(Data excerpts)
☆ ☆ ☆ ☆ ☆ ☆ ☆

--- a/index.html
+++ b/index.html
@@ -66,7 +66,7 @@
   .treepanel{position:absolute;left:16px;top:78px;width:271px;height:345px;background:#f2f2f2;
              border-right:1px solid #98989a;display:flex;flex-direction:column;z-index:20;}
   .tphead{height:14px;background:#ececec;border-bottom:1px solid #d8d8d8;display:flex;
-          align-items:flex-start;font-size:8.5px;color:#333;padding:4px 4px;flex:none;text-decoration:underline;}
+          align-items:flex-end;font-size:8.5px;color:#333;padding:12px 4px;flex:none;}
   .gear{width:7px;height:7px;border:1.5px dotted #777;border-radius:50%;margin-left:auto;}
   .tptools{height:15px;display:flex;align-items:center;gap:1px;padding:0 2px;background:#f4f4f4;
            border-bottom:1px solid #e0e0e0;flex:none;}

☆ ☆ ☆ ☆ ☆ ☆ ☆

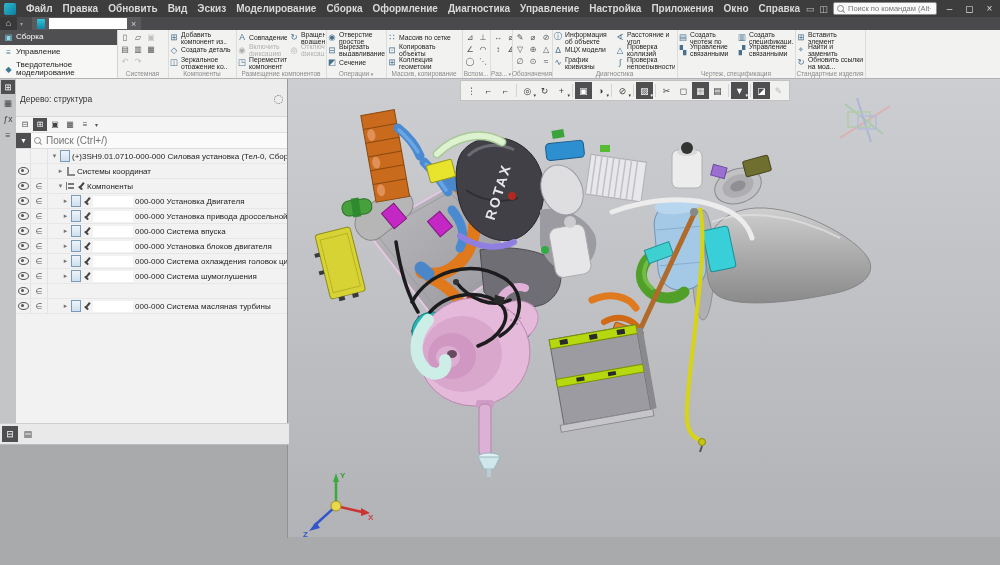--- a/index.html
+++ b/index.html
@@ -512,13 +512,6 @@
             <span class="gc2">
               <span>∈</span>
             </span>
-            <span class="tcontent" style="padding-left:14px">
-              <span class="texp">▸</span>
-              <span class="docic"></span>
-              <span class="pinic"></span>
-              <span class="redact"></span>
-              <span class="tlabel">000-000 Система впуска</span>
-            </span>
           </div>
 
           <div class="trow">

☆ ☆ ☆ ☆ ☆ ☆ ☆

A single number is needed: the count of lines in the records that contain "class".

8